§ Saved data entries
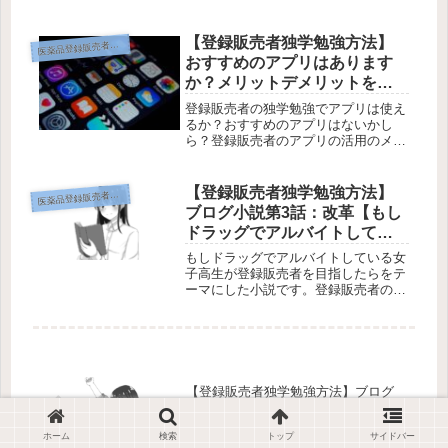
８話最終話になります。ブログ小説の
形で登録販売者の勉強方法を中心に、
試験勉強中におこる悩みや葛藤、疑問
【登録販売者独学勉強方法】
薬品登録販売者の勉強方法
医
を小説に入れてあります。１話から８
おすすめのアプリはあります
話...
か？メリットデメリットを私
なりに斬る！【辛口批評】
登録販売者の独学勉強でアプリは使え
るか？おすすめのアプリはないかし
ら？登録販売者のアプリの活用のメリ
ットとデメリットは？特に登録販売者
の勉強でアプリを使うべき人、使うべ
きでない人についても考えています。
【登録販売者独学勉強方法】
薬品登録販売者の勉強方法
医
この記事ではそんな悩みにお答えしま
ブログ小説第3話：改革【もし
す。...
ドラッグでアルバイトしてい
る女子高生が登録販売者を目
もしドラッグでアルバイトしている女
指したら】
子高生が登録販売者を目指したらをテ
ーマにした小説です。登録販売者の勉
強方法のブログ小説です。今回は第３
話、登販部の侑は凜を部に戻すために
勉強方法の改革を行います。そして凜
は登販部に帰ってくるのでしょう
か？ ...
【登録販売者独学勉強方法】ブログ
小説第7話：合格発表【もしドラッグ
でアルバイトしている女子高生が登
録販売者を目指したら】
ホーム
検索
トップ
サイドバー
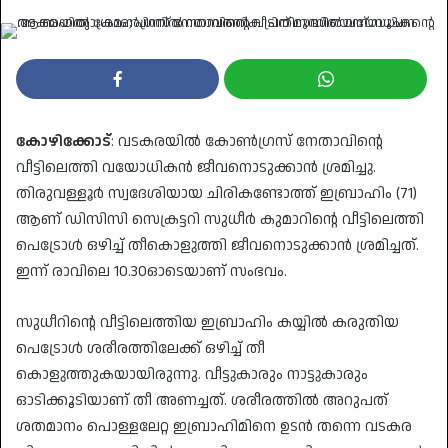
an
email
കോഴിക്കോട്
: വടകരയില്‍ കോണ്‍ഗ്രസ് നേതാവിന്റെ
വീട്ടിലെത്തി വയോധികന്‍ ജീവനൊടുക്കാന്‍ ശ്രമിച്ചു.
തിരുവള്ളൂര്‍ സ്വദേശിയായ ചിരികണ്ടോത്ത് ഇബ്രാഹിം (71)
ആണ് ഡിസിസി സെക്രട്ടറി സുധീര്‍ കുമാറിന്റെ വീട്ടിലെത്തി
പെട്രോള്‍ ഒഴിച്ച് തീകൊളുത്തി ജീവനൊടുക്കാന്‍ ശ്രമിച്ചത്.
ഇന്ന് രാവിലെ 10.30ഓടെയാണ് സംഭവം.
സുധീറിന്റെ വീട്ടിലെത്തിയ ഇബ്രാഹിം കയ്യില്‍ കരുതിയ
പെട്രോള്‍ ശരീരത്തിലേക്ക് ഒഴിച്ച് തീ
കൊളുത്തുകയായിരുന്നു. വീട്ടുകാരും നാട്ടുകാരും
ഓടിക്കൂടിയാണ് തീ അണച്ചത്. ശരീരത്തില്‍ അറുപത്
ശതമാനം പൊള്ളലേറ്റ ഇബ്രാഹിമിനെ ഉടന്‍ തന്നെ വടകര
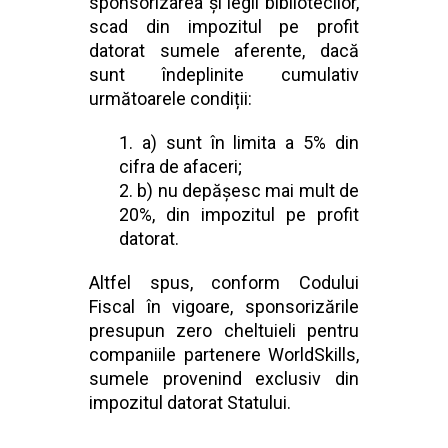
sponsorizarea și legii bibliotecilor,
scad din impozitul pe profit
datorat sumele aferente, dacă
sunt îndeplinite cumulativ
următoarele condiții:
a) sunt în limita a 5% din
cifra de afaceri;
b) nu depășesc mai mult de
20%, din impozitul pe profit
datorat.
Altfel spus, conform Codului
Fiscal în vigoare, sponsorizările
presupun zero cheltuieli pentru
companiile partenere WorldSkills,
sumele provenind exclusiv din
impozitul datorat Statului.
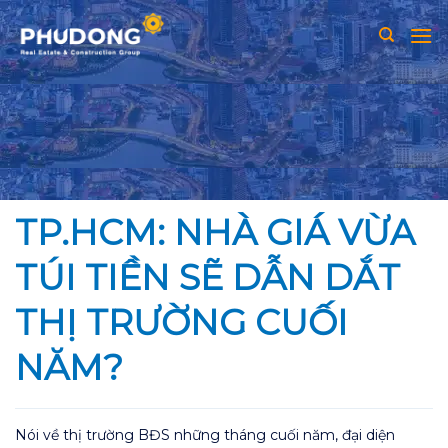
Skip
to
content
TP.HCM: NHÀ GIÁ VỪA
TÚI TIỀN SẼ DẪN DẮT
THỊ TRƯỜNG CUỐI
NĂM?
Nói về thị trường BĐS những tháng cuối năm, đại diện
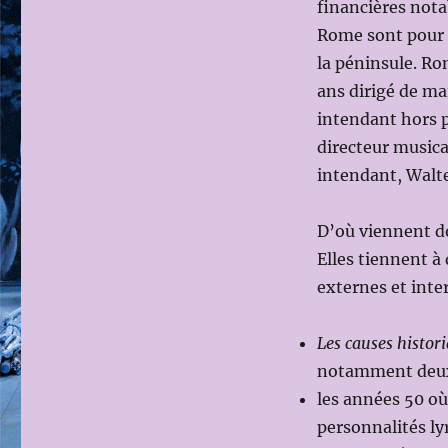
financières notab
Rome sont pour d
la péninsule. Ro
ans dirigé de ma
intendant hors pa
directeur musica
intendant, Walt
D’où viennent don
Elles tiennent à
externes et inte
Les causes histor
notamment deux
les années 50 où 
personnalités ly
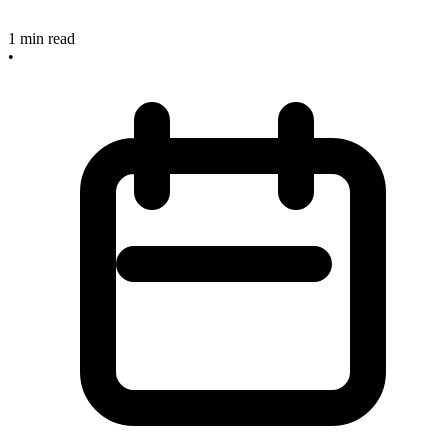
1
min read
•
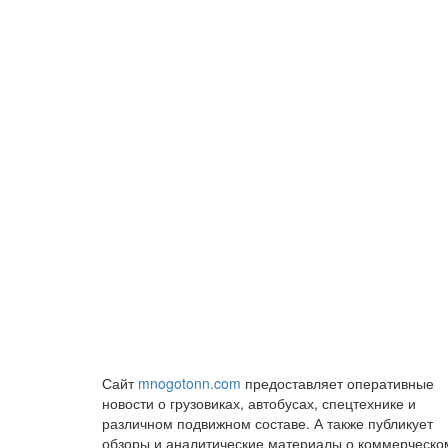
Сайт
mnogotonn.com
предоставляет оперативные
новости о грузовиках, автобусах, спецтехнике и
различном подвижном составе. А также публикует
обзоры и аналитические материалы о коммерческо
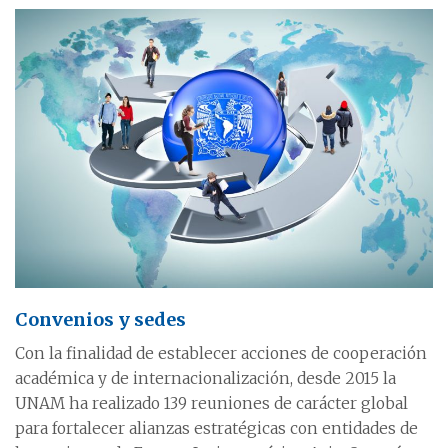
Convenios y sedes
Con la finalidad de establecer acciones de cooperación
académica y de internacionalización, desde 2015 la
UNAM ha realizado 139 reuniones de carácter global
para fortalecer alianzas estratégicas con entidades de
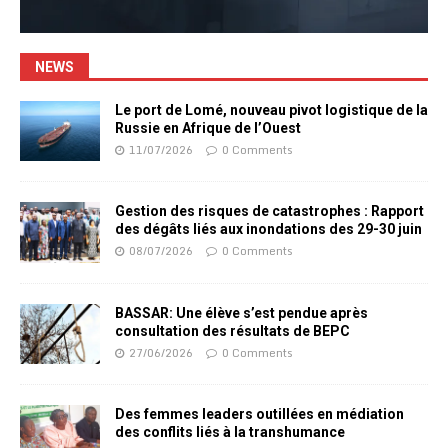
NEWS
Le port de Lomé, nouveau pivot logistique de la
Russie en Afrique de l’Ouest
11/07/2026
0 Comments
Gestion des risques de catastrophes : Rapport
des dégâts liés aux inondations des 29-30 juin
08/07/2026
0 Comments
BASSAR: Une élève s’est pendue après
consultation des résultats de BEPC
27/06/2026
0 Comments
Des femmes leaders outillées en médiation
des conflits liés à la transhumance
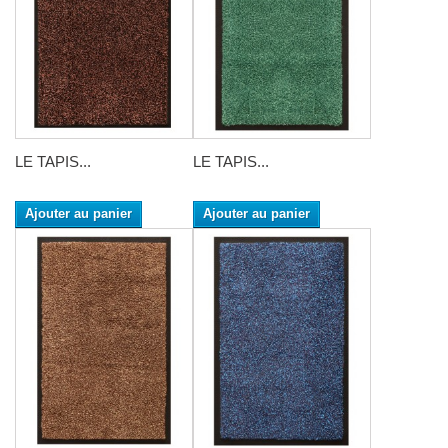
LE TAPIS...
LE TAPIS...
Ajouter au panier
Ajouter au panier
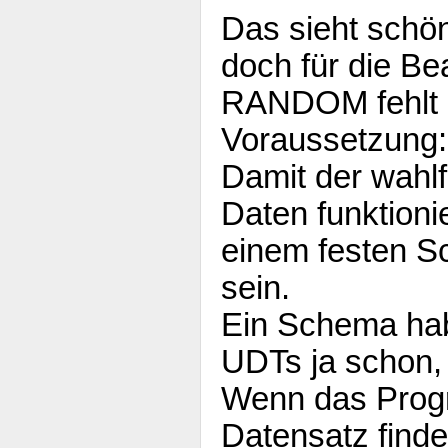
Das sieht schön
doch für die Be
RANDOM fehlt e
Voraussetzung:
Damit der wahlfr
Daten funktioni
einem festen S
sein.
Ein Schema hab
UDTs ja schon, a
Wenn das Prog
Datensatz finden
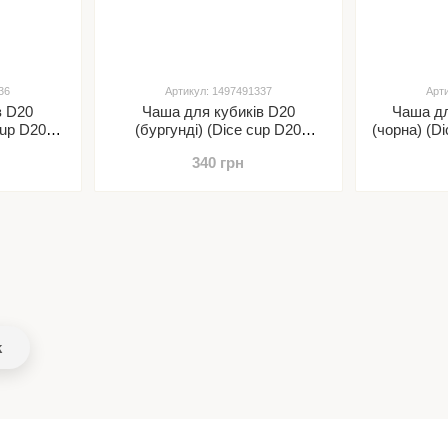
36
Артикул: 1497491337
Арт
в D20
Чаша для кубиків D20
Чаша дл
cup D20
(бургунді) (Dice cup D20
(чорна) (Di
burgundy)
340 грн
k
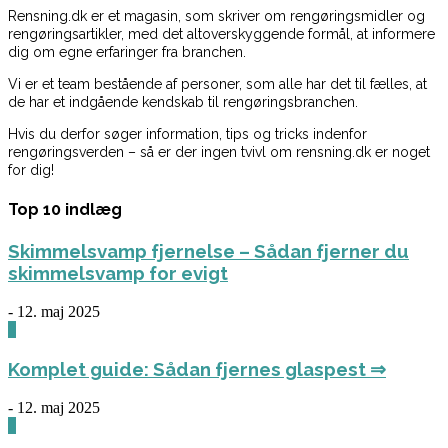
Rensning.dk er et magasin, som skriver om rengøringsmidler og
rengøringsartikler, med det altoverskyggende formål, at informere
dig om egne erfaringer fra branchen.
Vi er et team bestående af personer, som alle har det til fælles, at
de har et indgående kendskab til rengøringsbranchen.
Hvis du derfor søger information, tips og tricks indenfor
rengøringsverden – så er der ingen tvivl om rensning.dk er noget
for dig!
Top 10 indlæg
Skimmelsvamp fjernelse – Sådan fjerner du
skimmelsvamp for evigt
-
12. maj 2025
0
Komplet guide: Sådan fjernes glaspest ⇒
-
12. maj 2025
0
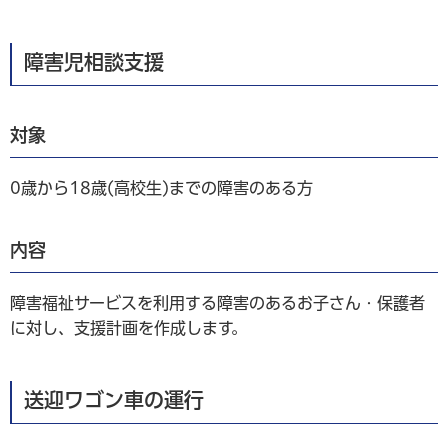
障害児相談支援
対象
0歳から18歳(高校生)までの障害のある方
内容
障害福祉サービスを利用する障害のあるお子さん・保護者
に対し、支援計画を作成します。
送迎ワゴン車の運行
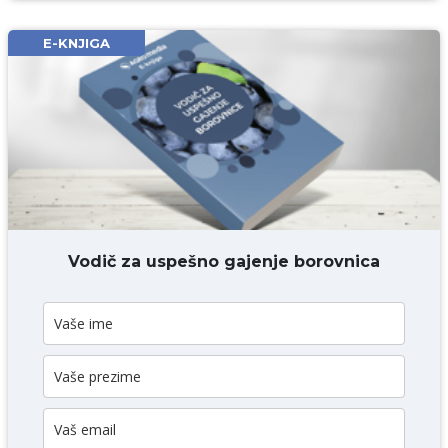
Email* obavezno
E-KNJIGA
Komentar* obavezno
DODAJ KOMENTAR
Vodič za uspešno gajenje borovnica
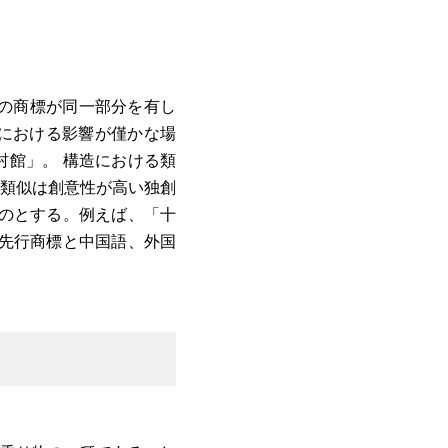
つの商標が同一部分を有し
における影響が僅かな場
村館」。 構造における類
類似は創意性が高い独創
のとする。例えば、「十
れら先行商標と中国語、外国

§ Exercise objective
Find every line in the records that holds the word "sunt", then state the count alone.

§ Written answer
2